▸ Zu lösende Aufgaben:
a - Nenne alle Personen, die im Text über das Kokablatt namentlich erwähnt werden, jeweils mit der Funktion, die der Text ihnen zuschreibt.
b - Seit welchem Datum ist Bolivien laut dem Text über das Kokablatt wieder offizielles Mitglied des Abkommens?
c - Setze den Text über das Kokablatt im Anschluss an seinen letzten Satz fort.

Bogotá/La Paz. Kolumbien will Bolivien bei seinen Bestrebungen unterstützen, das Kokablatt endgültig von der internationalen UN-Liste der Betäubungsmittel zu streichen. Wie die stellvertretende kolumbianische Ministerin für multilaterale Angelegenheiten, Laura Gil, mitteilte, wird eine entsprechende Petition bei der 66. Sitzung der Suchtstoffkommission der Vereinten Nationen vom 13. bis 17. März in Wien von beiden Ländern gemeinsam eingereicht.

Boliviens Präsident Luis Arce hatte zuvor anlässlich der Feierlichkeiten zum Tag des Acullico (Kauen der Kokablätter) am 11. Januar erneut gefordert, "das Kokablatt endgültig von der Liste der Betäubungsmittel der Konvention von 1961 zu entfernen". Das durch chemische Zusatzstoffe aus den Kokablättern hergestellte Kokain fällt nicht darunter.

Das Einheitsabkommen der UN-Suchtstoffkommission über Betäubungsmittel regelt seit 1961 die internationale Kontrolle und Bekämpfung des Anbaus, Vertriebs und Konsums von Drogen.

Angesichts der jahrtausendealten Tradition des Anbaus und Kauens der Kokablätter in Bolivien schlug bereits die Regierung des indigenen Präsidenten und ehemaligen Kokabauers Evo Morales vor, einzelne Bestimmungen des Verbots von Kokablättern zu streichen. Nachdem dieser Vorstoß abgelehnt wurde, trat Bolivien 2012 aus dem Abkommen, um unter einem juristischen Vorbehalt, das Kauen, Aufgießen und andere nicht illegale Verwendungen von Kokablättern in seinem Hoheitsgebiet zu erlauben, im selben Jahr die Wiederaufnahme in das Abkommen zu beantragen.

Da nur 15 der erforderlichen 62 Staaten (darunter Deutschland) dagegen stimmten, ist Bolivien seit dem 1. Januar 2013 wieder offizielles Mitglied. 2016 erklärte die Regierung Morales das Kauen des Kokablattes per Gesetz zum "immateriellen Kulturerbe des Plurinationalen Staates Bolivien".

Der neuerliche Vorstoß, das Kokablatt ganz von der Liste der Betäubungsmittel zu nehmen, hat neben der Entstigmatisierung der Kokabäuer:innen auch ökonomische Gründe. Denn abgesehen vom begrenzten Anbau und der Nutzung der Kokapflanze für rituelle und medizinische Zwecke in Bolivien ist jeglicher Handel und Export der Blätter durch das internationale Regelwerk verboten.

▸ Vorliegende Angaben:
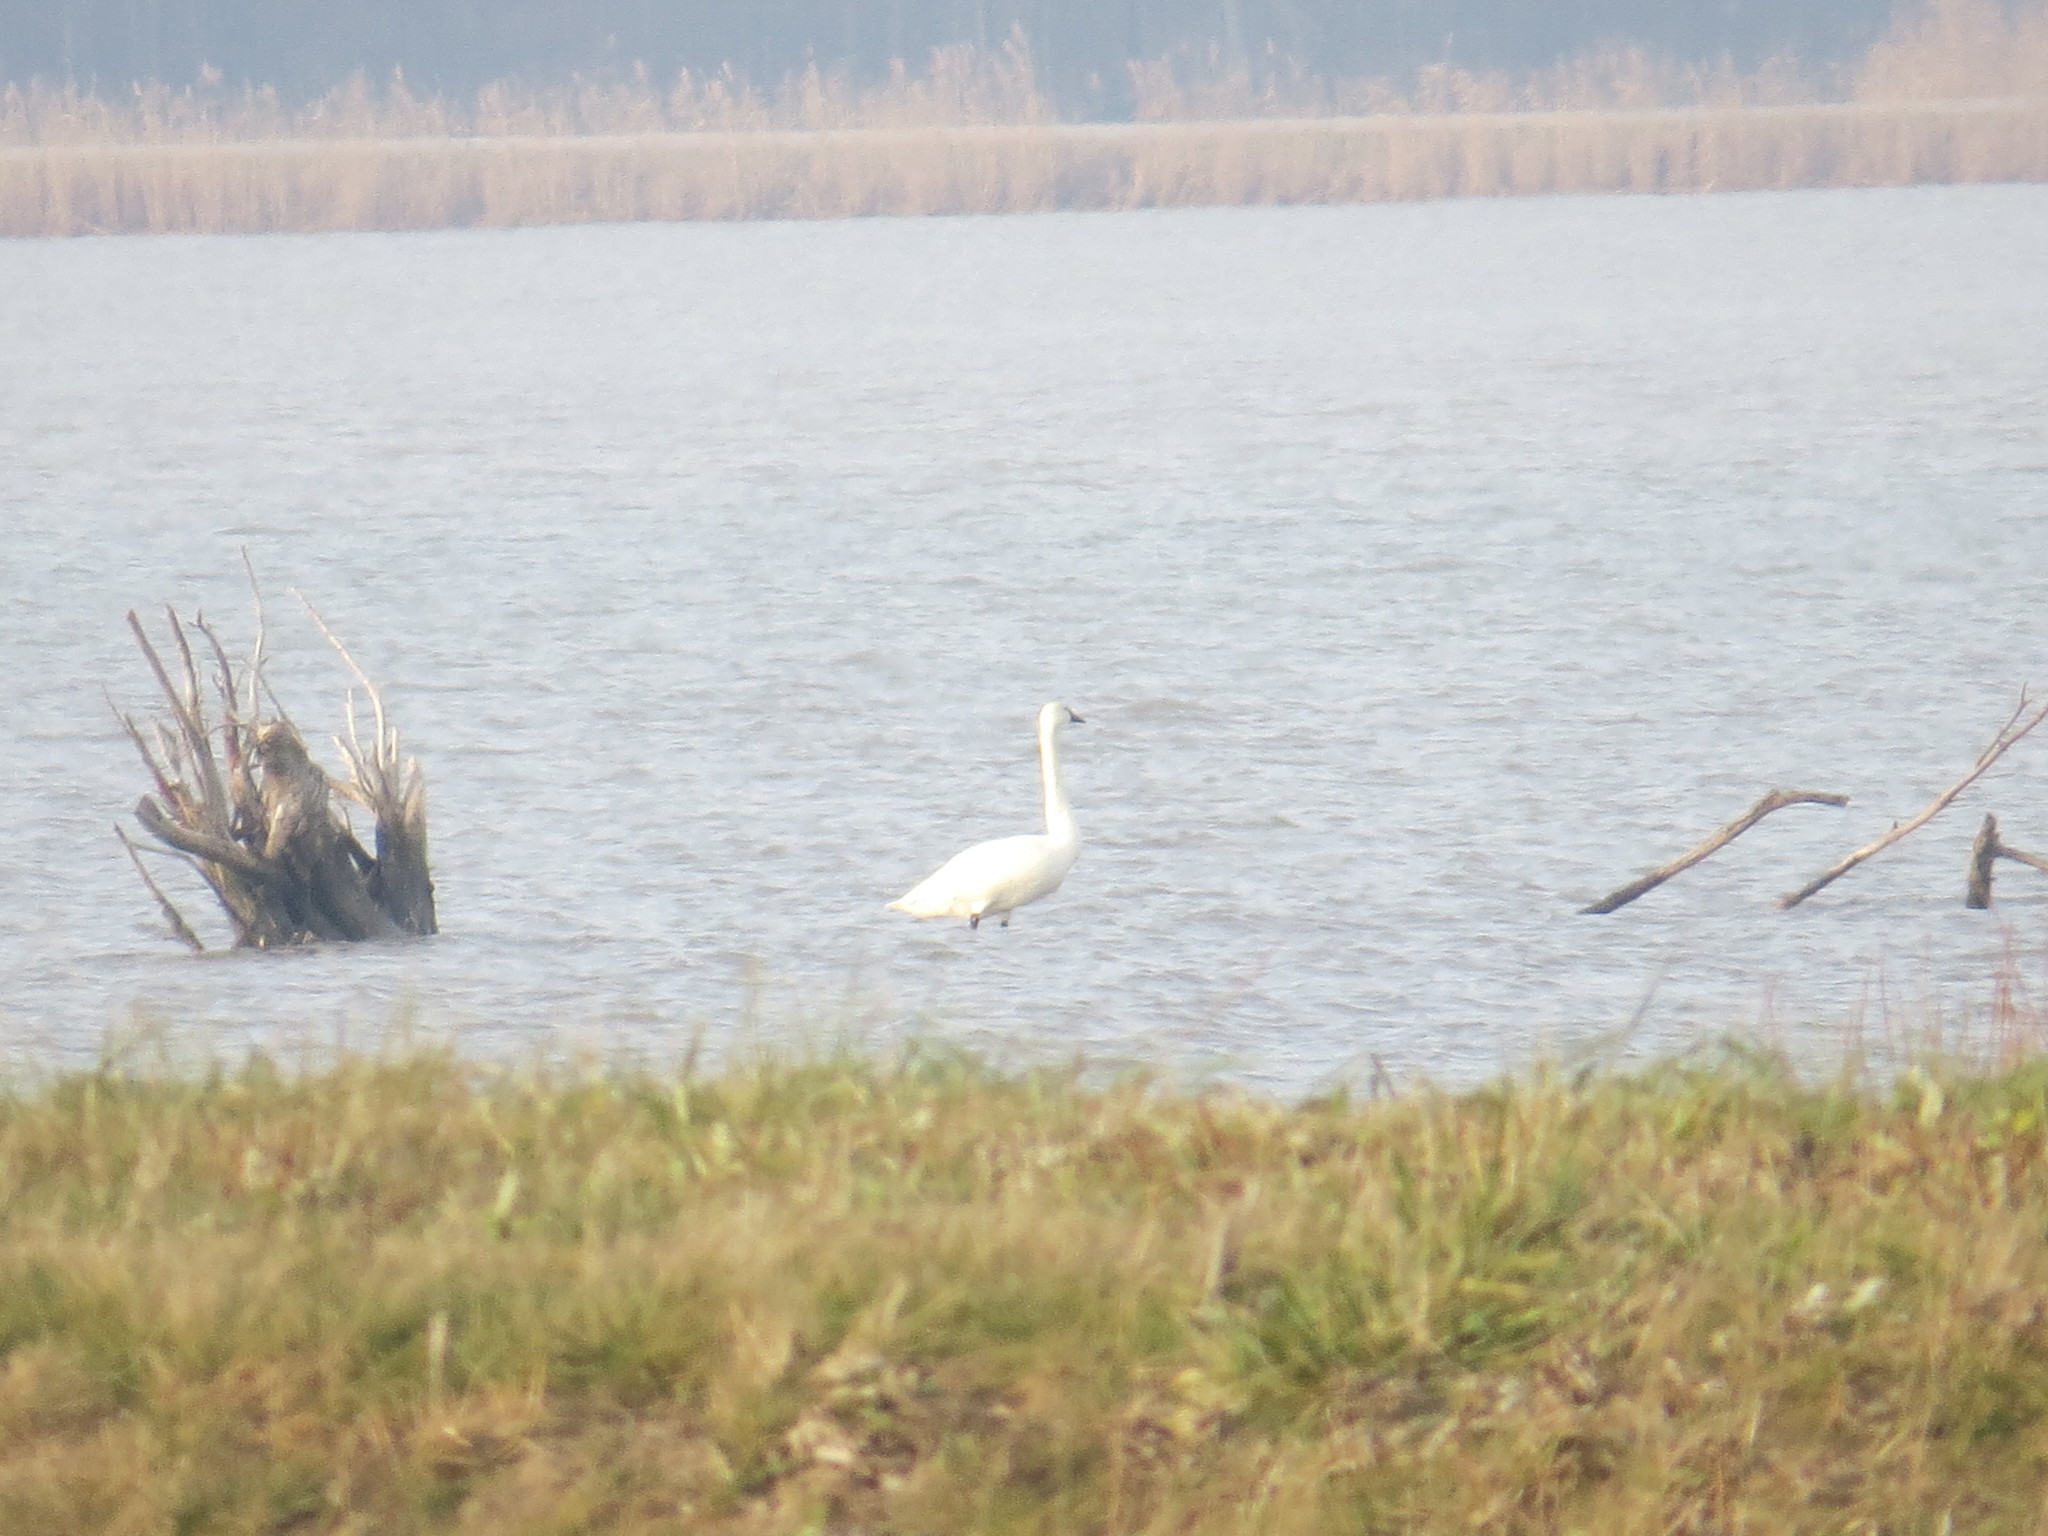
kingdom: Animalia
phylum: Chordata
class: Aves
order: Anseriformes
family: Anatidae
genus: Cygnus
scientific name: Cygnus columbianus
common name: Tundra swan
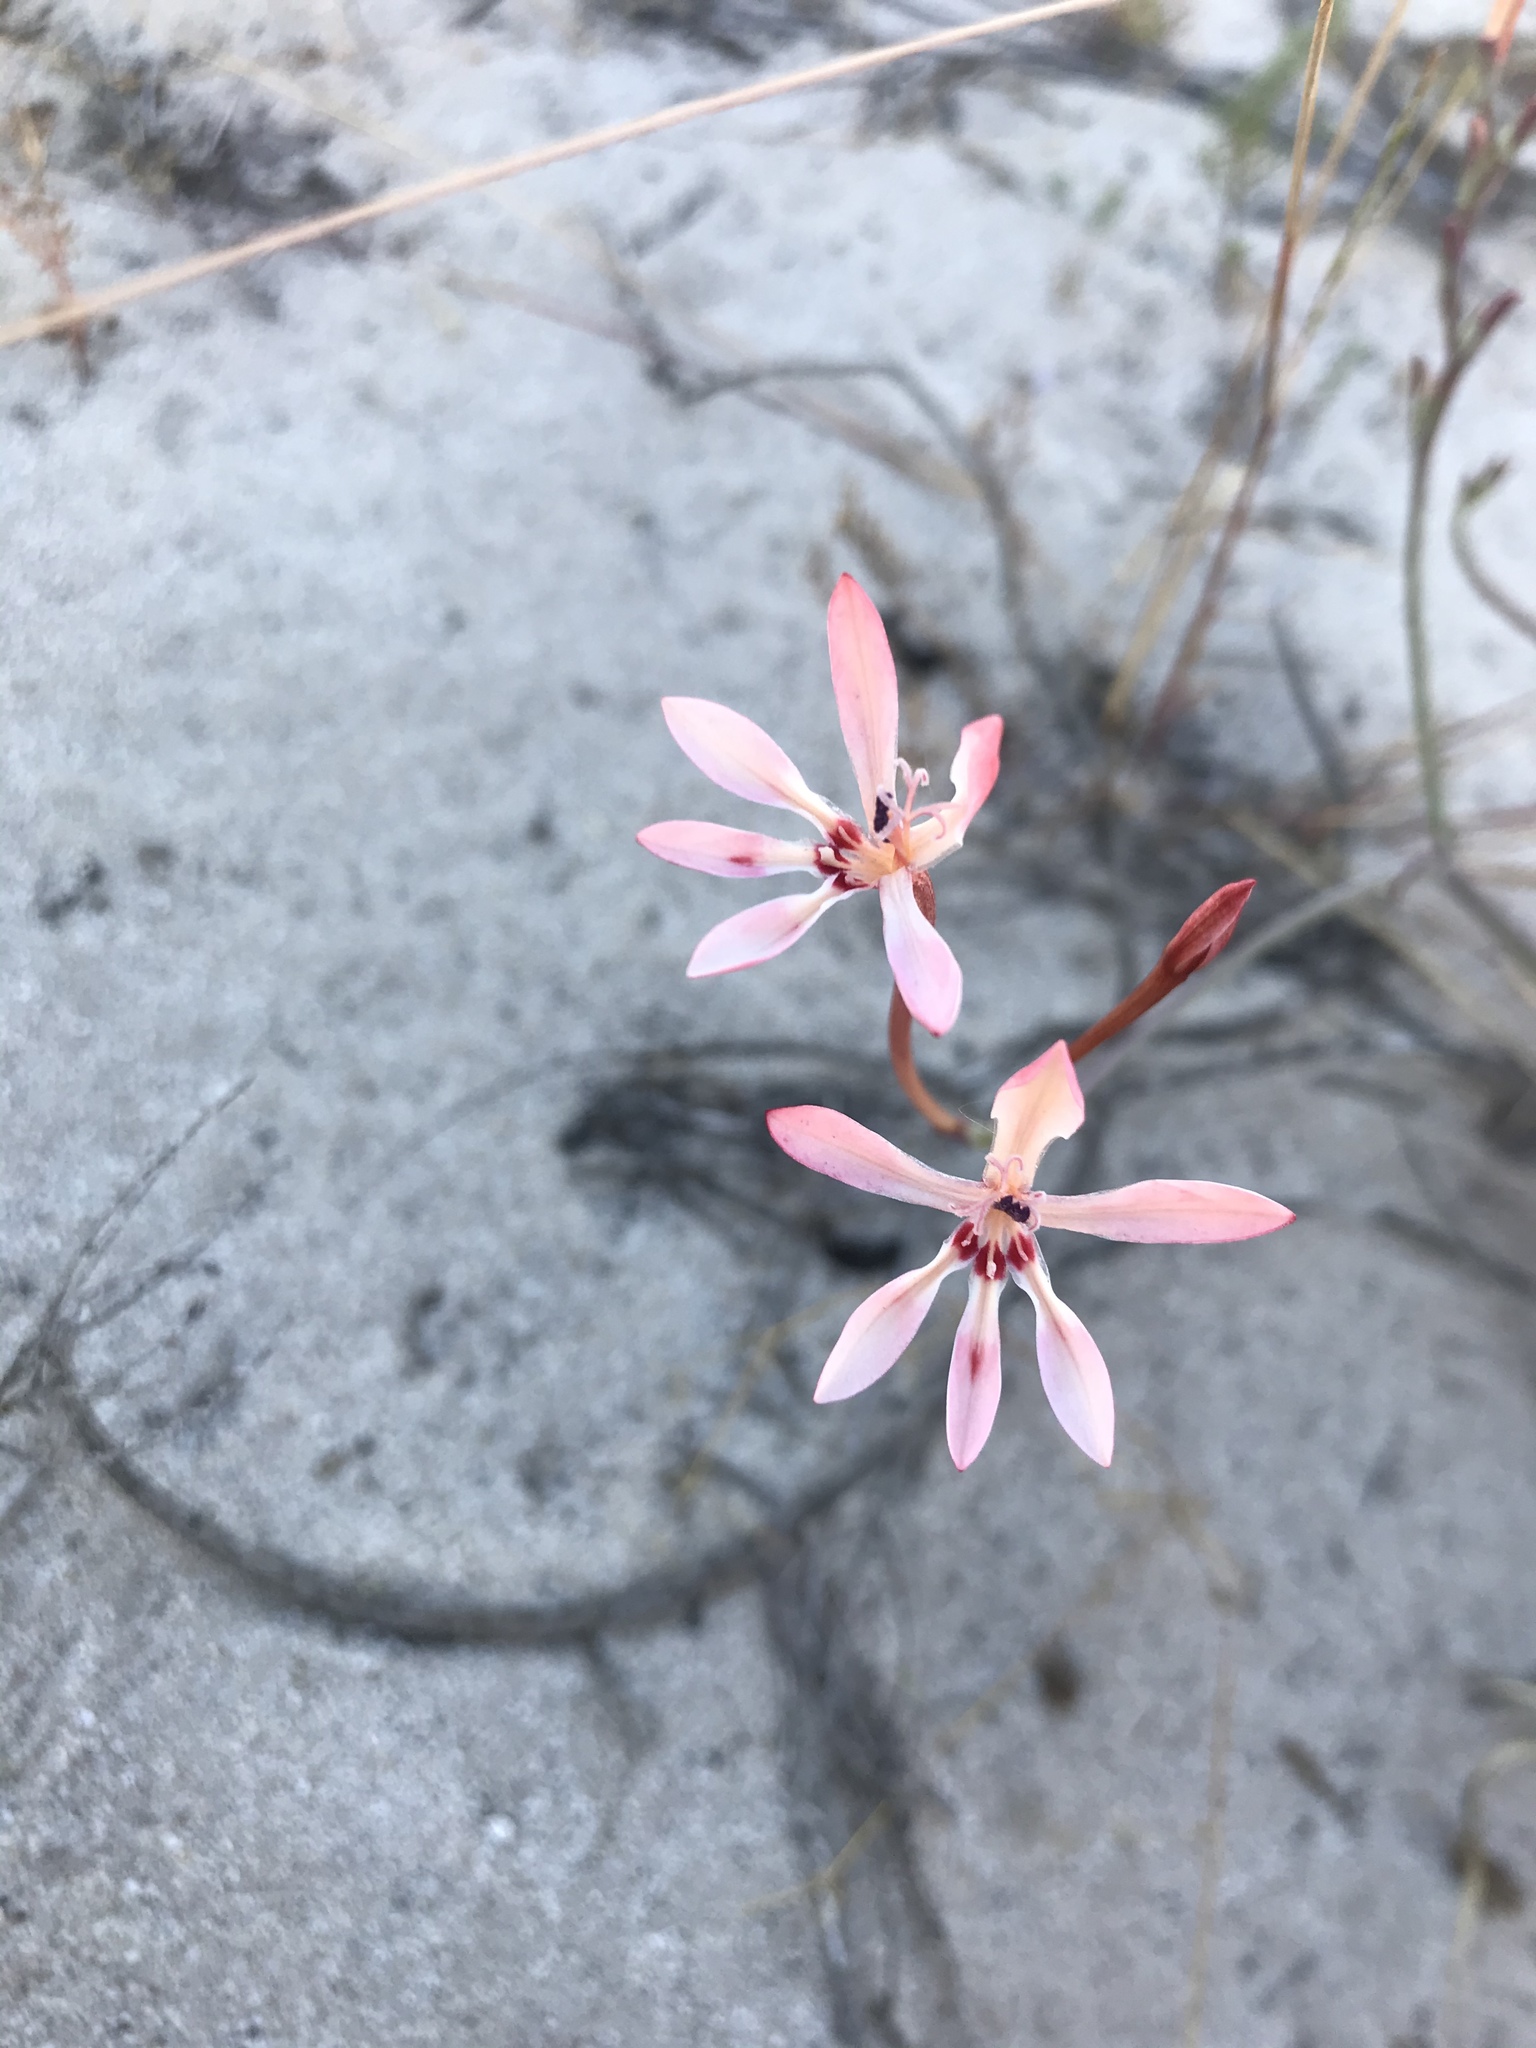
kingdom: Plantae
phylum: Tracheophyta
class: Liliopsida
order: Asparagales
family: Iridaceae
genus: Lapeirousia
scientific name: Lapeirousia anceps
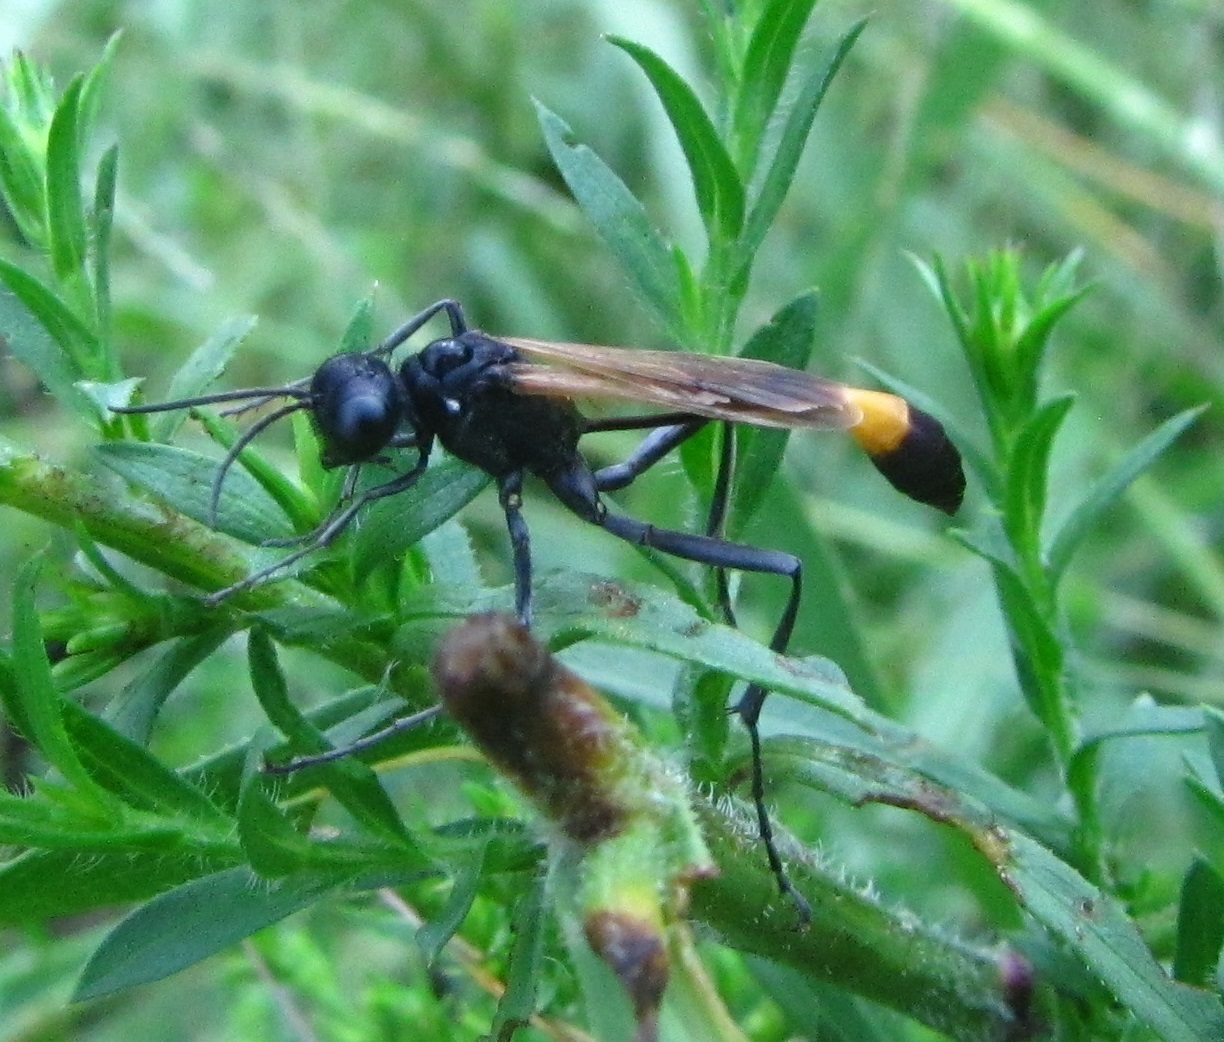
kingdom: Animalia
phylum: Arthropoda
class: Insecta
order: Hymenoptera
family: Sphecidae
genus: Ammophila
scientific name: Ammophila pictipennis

▸ Erwartete Ergebnisse:
a -
- Laura Gil: stellvertretende kolumbianische Ministerin für multilaterale Angelegenheiten
- Luis Arce: Präsident Boliviens
- Evo Morales: indigener Präsident und ehemaliger Kokabauer

b - Seit dem 1. Januar 2013.

c -
Wie die Gründung des Staatsunternehmens Kokabol zeigt, plant die bolivianische Regierungspartei MAS (Movimiento al Socialismo) die Industrialisierung und eine von Präsident Arce proklamierte "freie Kommerzialisierung unseres Kokablatts und seiner Derivate". Bolivien verfügt hinter Kolumbien und Peru über die drittgrößte Koka-Anbaufläche der Welt.

In Kolumbien wiederum vollzieht sich seit Amtsantritt des linken Präsidenten Gustavo Petro 2022 ein Paradigmenwechsel in der nationalen wie internationalen Drogenpolitik. Nach Petros viel beachteter Rede vor der UN-Generalversammlung im September letzten Jahres, in der er den jahrzehntelangen "Drogenkrieg" der USA und des Westens als gescheitert verurteilte, sollen in Wien vor der UN-Suchtstoffkommission die Grundlagen einer neuen Drogenpolitik vorgestellt werden. Kernpunkt hierbei ist eine neue Perspektive auf die Wertschöpfungskette des Drogenhandels, durch die vor allem die Mächtigen bestraft und die Schwächsten geschützt werden sollen, wie etwa Koka-Bäuer:innen sowie junge Menschen, die Drogen konsumieren oder in den Drogenhandel verwickelt sind.

"Wir bestehen darauf, dass nicht die schwächsten Glieder der Kette angegriffen werden sollten, sondern die Mafia, die dahintersteckt“, betonte Ministerin Gil. Ähnlich wie in Bolivien gehe es darum, die Diskussion um Drogen und ihre Verwendung zu entstigmatisieren und zu einem Thema der öffentlichen Gesundheit zu machen.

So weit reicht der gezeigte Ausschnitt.